Extrait présenté:

Fäviken
Restaurants

Fäviken

Notre avis : 4/5

Rares sont les occasions aussi belles pour évoquer Des Esseintes en partance pour Londres, s’arrêtant à la gare, songeant à quel point le voyage dans l’humidité de la calèche, avec la buée qui recouvre les vitres, le plongeait déjà suffisamment dans sa destination pour renoncer à la destination-même. Fäviken en ce sens est un candidat huysmansien de premier ordre.

Cette adresse a été testée anonymement

Odyssée

Pensez donc : un vol de Paris à Stockholm, puis un autre de Stockholm à Östersund, puis une voiture pour se frayer une chemin sur les routes glacées et monochromes de l’hiver scandinave où le moindre virage ressemble à une chevauchée sur une savonnette sauvage… jusqu’à un village digne d’un film d’horreur pour adolescents, où d’austères bâtisses de bois se terrent en silence dans la neige, au milieu de rien, groupées mais jamais blotties. Avec un peu de chance, vous avez pensé à acheter des clopes avant. On a beau être à quelques kilomètres de la station de ski d’Åre, station de ski olympique la plus huppée du pays, rien n’y fait, c’est la solitude qui prédomine. Il ne manquerait plus qu’un marcheur blanc de Game of Thrones pour compléter la scène.

Minimalisme

L’accueil vous donne l’impression de faire irruption dans la chambre d’un surfer : pas de réception à l’hôtel, à peine y a-t-il quelqu’un pour vous accompagner dans les chambres douillettes mais minimalistes, avec toilettes et douches sur le palier. S’il n’y avait cet accent finlandais s’échappant du sauna, il y aurait comme un air de service militaire. Fort heureusement, vient enfin l’heure du repas, seuls moments d’abondance et de générosité venus récompenser le voyageur de son périple au nord du mur ! Un grand soulagement s’il en est, avec un apéritif aux petits bonheurs multiples qui se prolonge jusqu’à ce que, dans la baraque en bois, sonne l’heure du dîner.

Faire fi des manières militaires du chef (Magnus Nilsson était absent lors de mon passage) et de ceux plus obséquieux du directeur de salle est un pré-requis. Le premier tape dans les mains afin d’obtenir le silence lorsqu’il a besoin d’annoncer les plats, tandis que le second vous répond généralement sur le ton d’un majordome dont vous êtes trop pauvres pour payer les gages.

Exercices proposés:
• a. D'après la critique de Fäviken, pourquoi l'heure du repas est-elle vécue comme un soulagement ? Répondez en une à trois phrases.
• b. Dans la critique de Fäviken, que fait le chef pour obtenir le silence lorsqu'il doit annoncer les plats ?
• c. Prolongez la critique de Fäviken au-delà de son dernier paragraphe.

Données présentées:
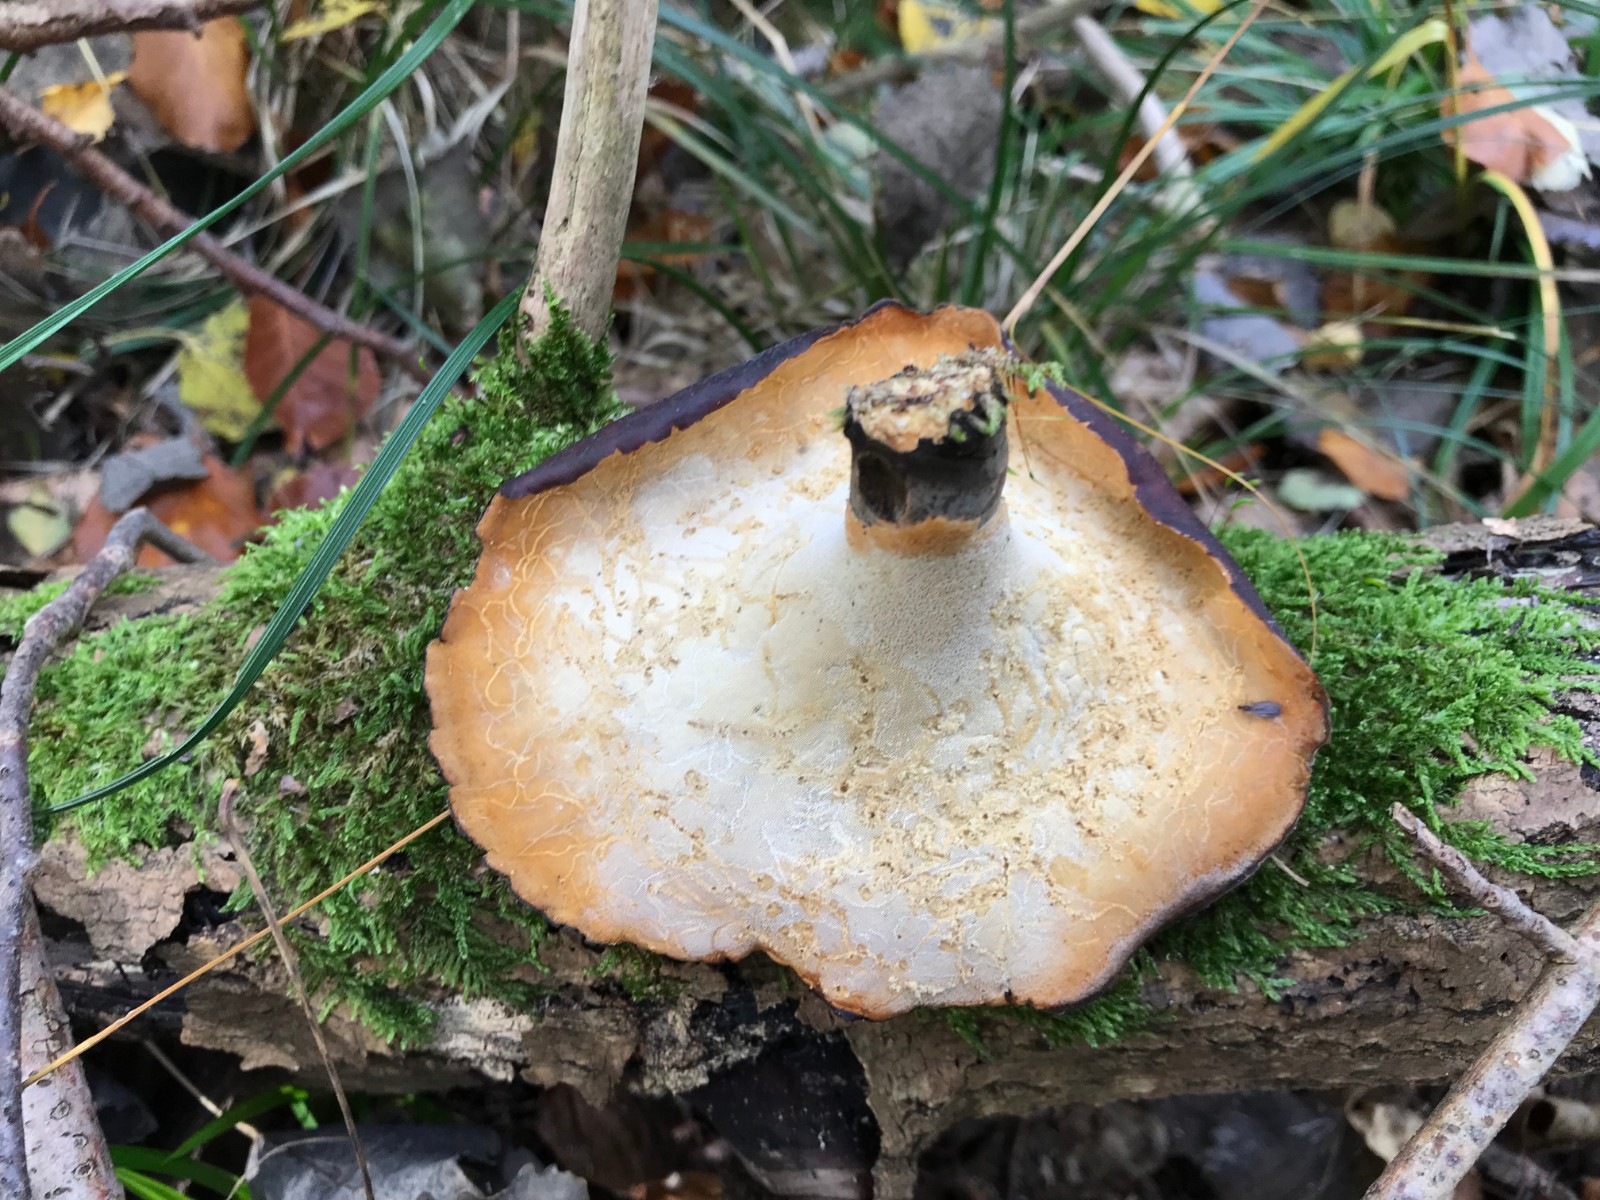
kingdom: Fungi
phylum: Basidiomycota
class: Agaricomycetes
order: Polyporales
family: Polyporaceae
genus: Picipes
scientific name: Picipes badius
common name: kastaniebrun stilkporesvamp
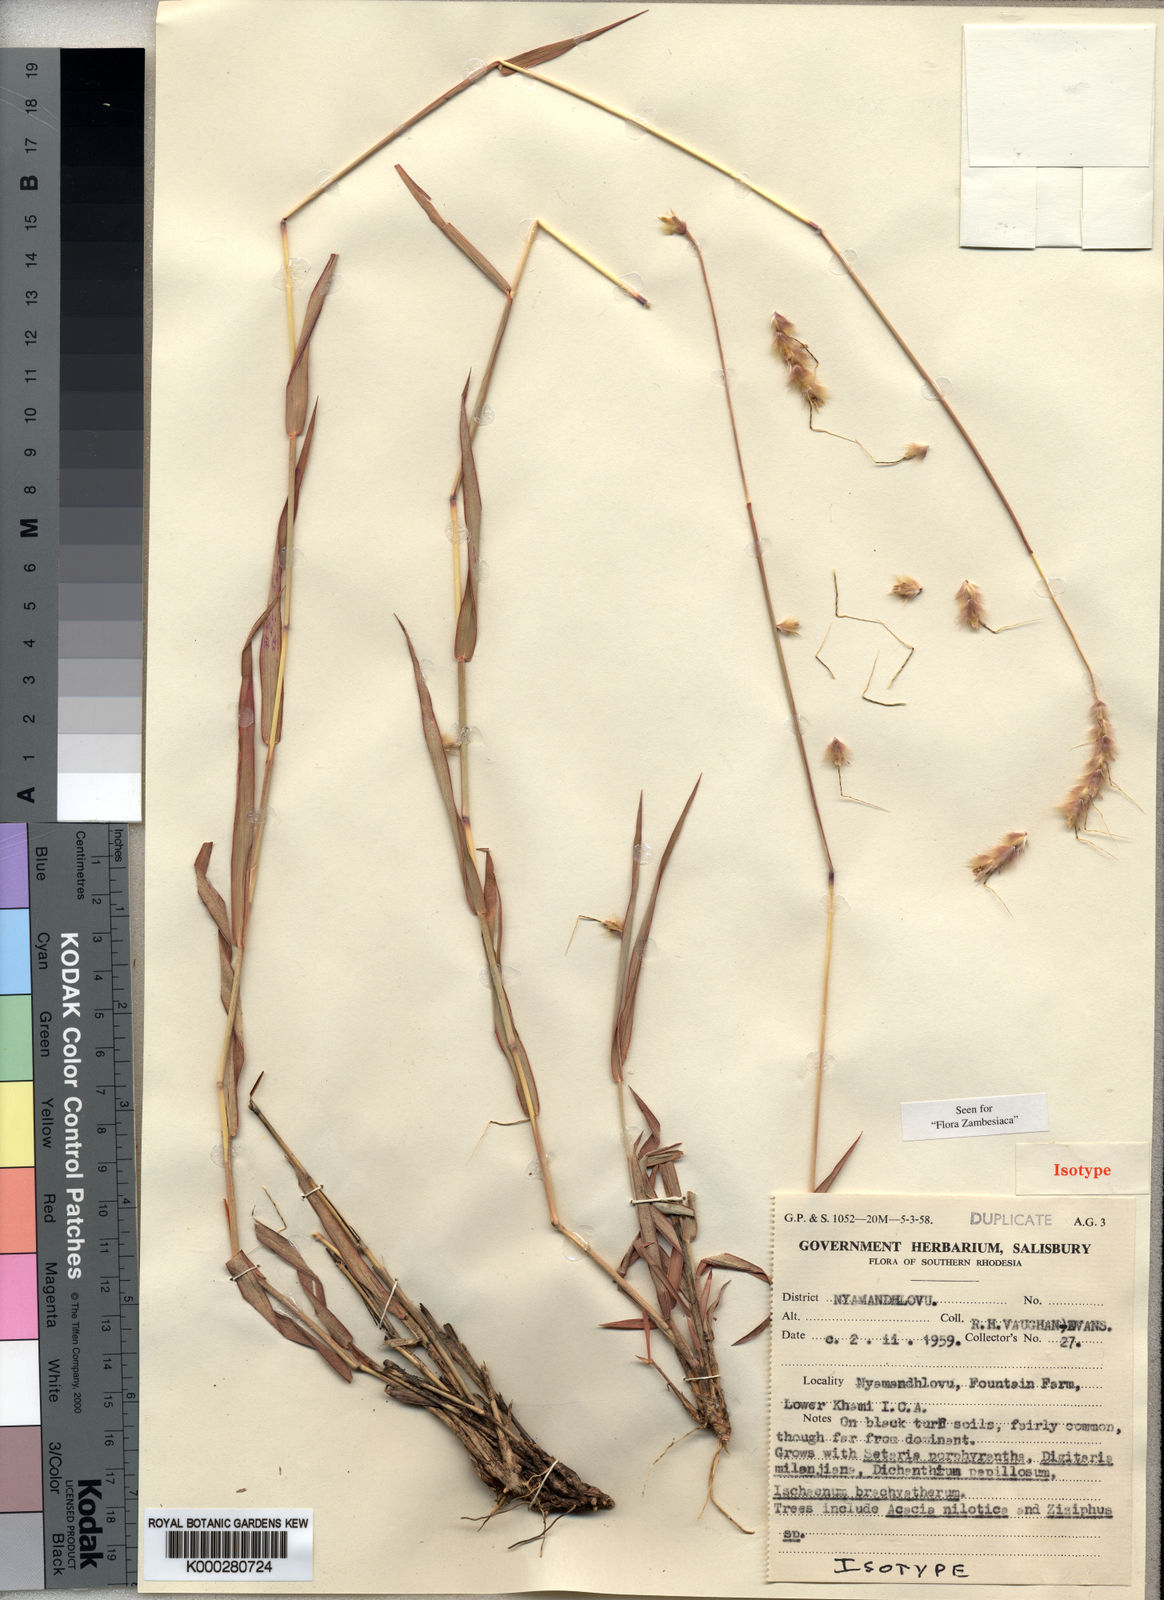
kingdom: Plantae
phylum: Tracheophyta
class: Liliopsida
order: Poales
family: Poaceae
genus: Ischaemum
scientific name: Ischaemum roseotomentosum
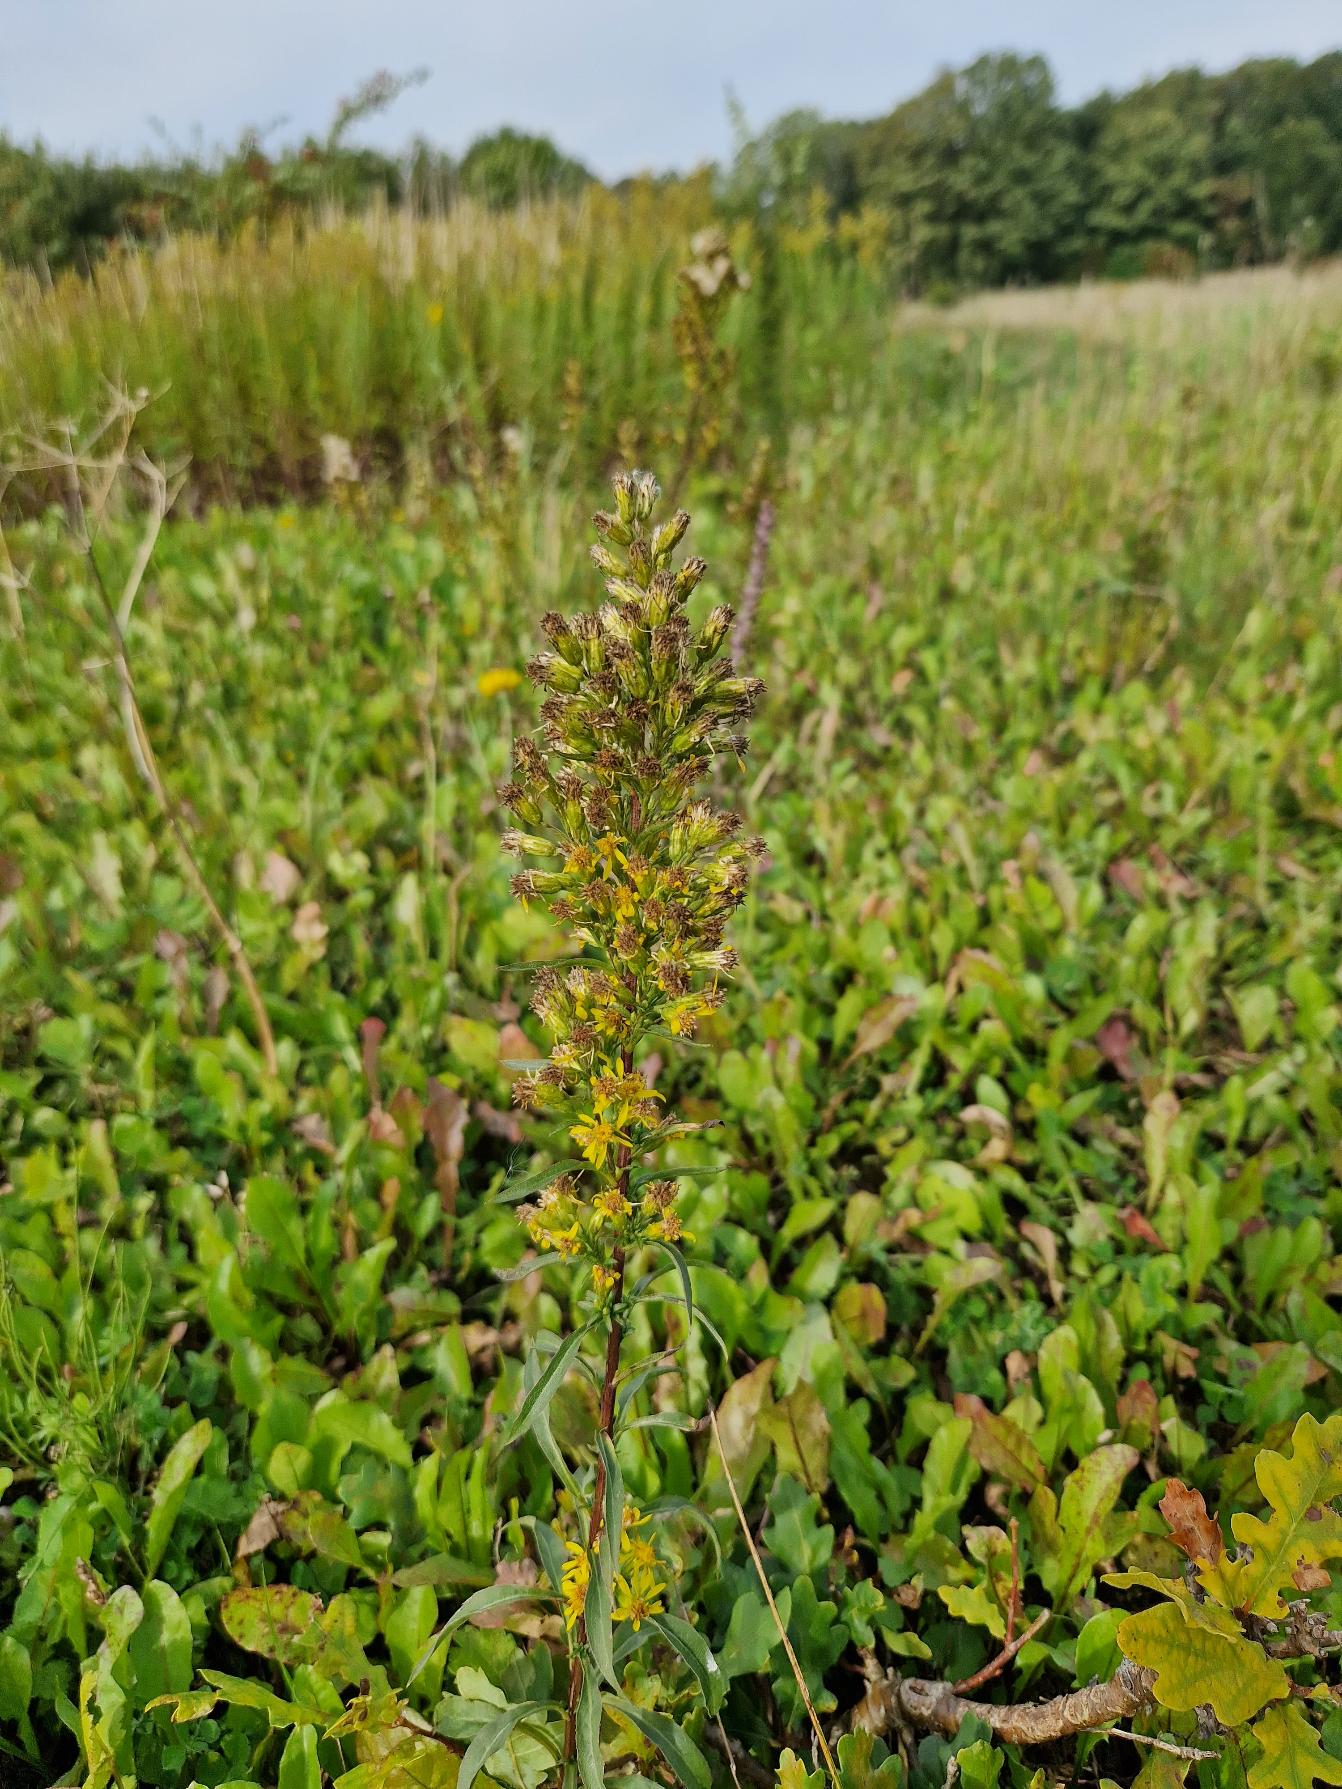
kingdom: Plantae
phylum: Tracheophyta
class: Magnoliopsida
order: Asterales
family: Asteraceae
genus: Solidago
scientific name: Solidago virgaurea
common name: Almindelig gyldenris
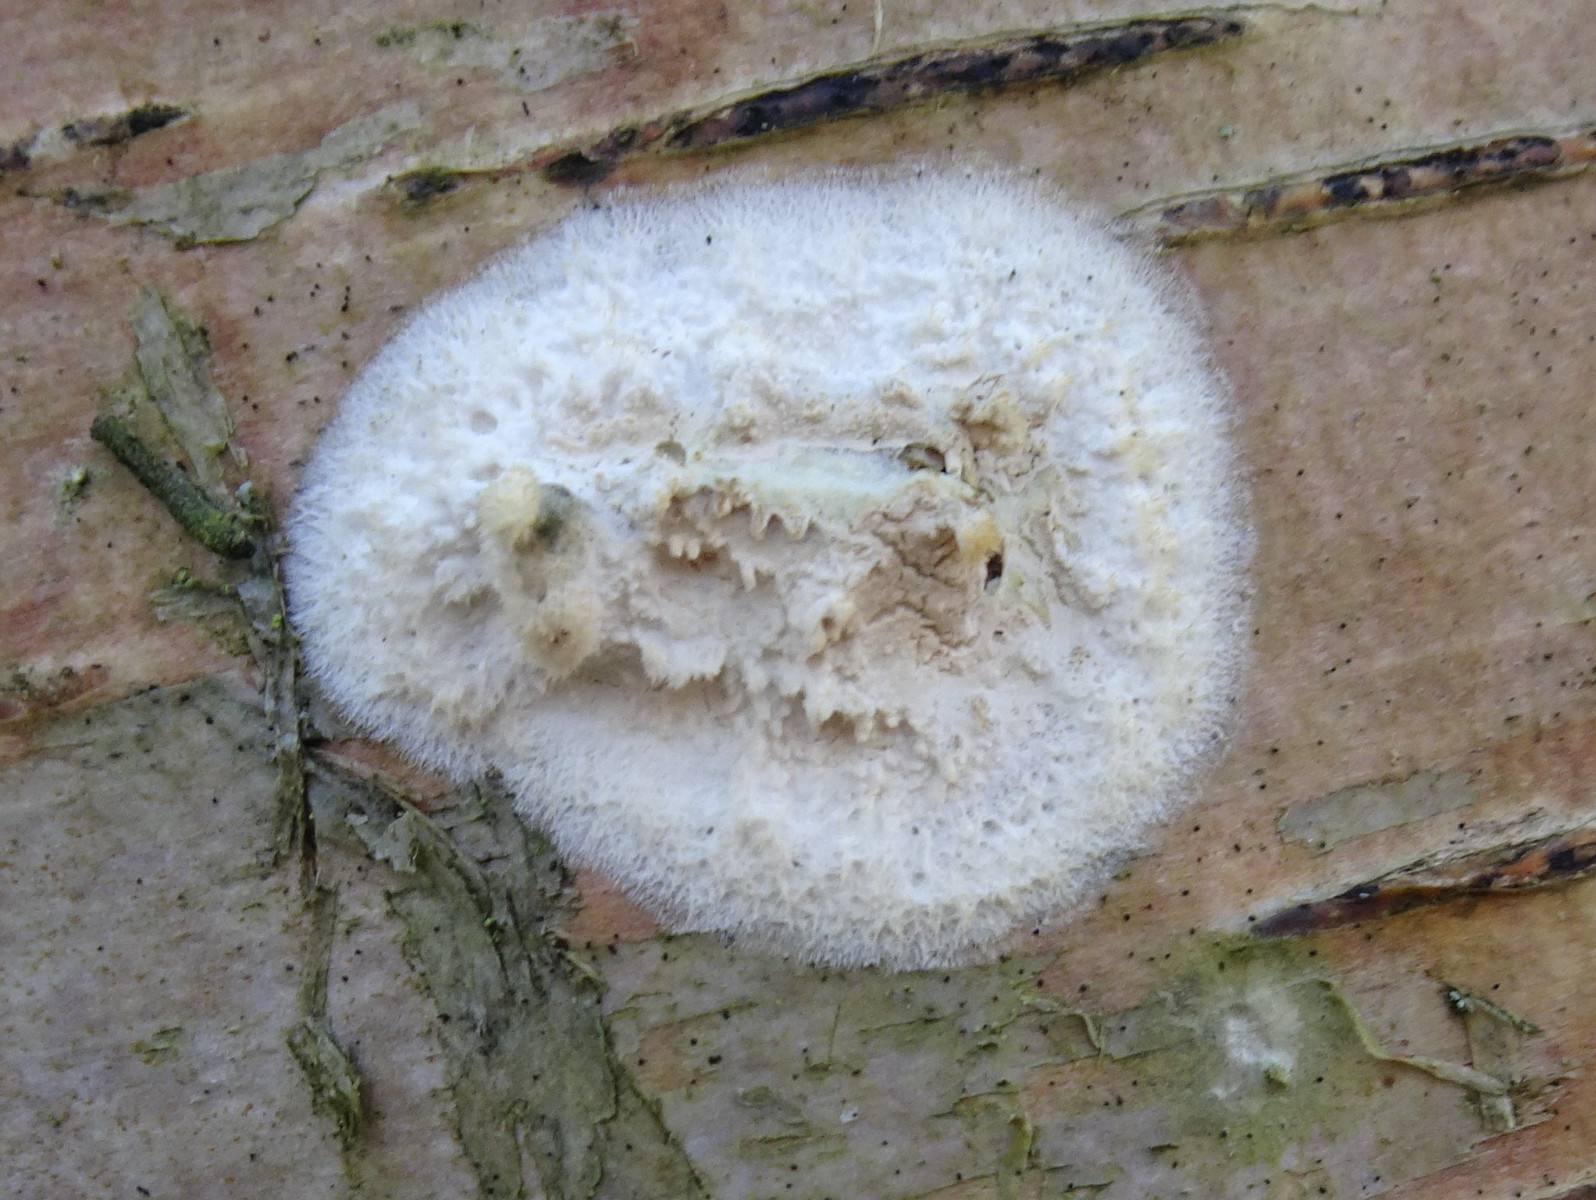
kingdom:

Corrigés:
• a. Après un accueil minimaliste, sans réception à l'hôtel et avec des chambres dont les toilettes et les douches sont sur le palier, l'ambiance évoque un service militaire. Les repas sont les seuls moments d'abondance et de générosité, et ils récompensent le voyageur de son périple.

• b. Il tape dans les mains.

• c.
Points d’orgue

Enfin, arrivent les assiettes. Gardons en mémoire une saint jacques « i skalet ur elden » extraordinaire, cuite avec la coquille sur des branches de genévriers et dont l’eau de mer a été réinjectée à l’envoi. Une texture charnue et légèrement croquante, des iodes fines parfaitement équilibrées. Gardons la patte de crabe royal au dressage austère et à l’intense saveur, flanquée de crème « presque brûlée » qui exprime tout son juteux en bouche. Puis gardons des bouchées plus inattendues, comme le porridge de graines de Jämtland aux carottes fermentées et au bouillon de bœuf filtré dans de la mousse, une quintessence du terroir qui rappelle les conditions climatiques et les impératifs de conservation. Gardons aussi le pudding d’os à moëlle et le lait givré. Mais n’oublions pas la fin de soirée, passée à siroter du Kilchoman autour d’un brasier sous le tipi à l’extérieur !

Le reste entre – et c’est déjà beaucoup – dans la continuité d’un voyage incroyable.

Au final, la destination vaut-elle les efforts déployés, telle est la question. Il y a des arguments dans les deux sens, le plus contraire concerne le prix : prisonnier, vous vous délestez de 3000 couronnes suédoises (environ 285€) pour le menu unique, en plus des 1750 couronnes (environ 166€) pour un pairing. Mais il faut encore compter 2500 couronnes (environ 237€) pour la chambre sans salle de bain, avec certes un beau petit-déjeuner, soit un total de 7250 couronnes (environ 690€) pour le tout, hors transports. On pourra ajouter à l’argument du prix, celui d’un service inexistant.

Le pour et le contre

Parmi les arguments en faveur, on trouvera un lieu tout de même incroyable, une cuisine qui dépayse à l’image des champignons d’arbre grattés à des fins d’infusion, un terroir rude, ce mélange étonnant entre la fraîcheur de certains produits qui viennent s’opposer aux procédés de conservation les plus variés, entre fermentation, fumage, séchage, et macération… une palette restreinte pour une poésie naturelle à la dureté d’un conte nordique dont le décor est planté au milieu d’un désert blanc.

Si vous en avez les moyens, foncez-y, car on peut se demander combien de temps va durer ce petit miracle qui doit autant au talent de son chef qu’à sa situation exceptionnelle sur un mappemonde. Face au succès et à une réputation désormais internationale, il est à craindre pour Fäviken une dérive à la Disney, une fuite sur-jouée et poseuse, qui rappelle à quel point une licorne a besoin de magie et de mystère pour survivre, et non de gloire.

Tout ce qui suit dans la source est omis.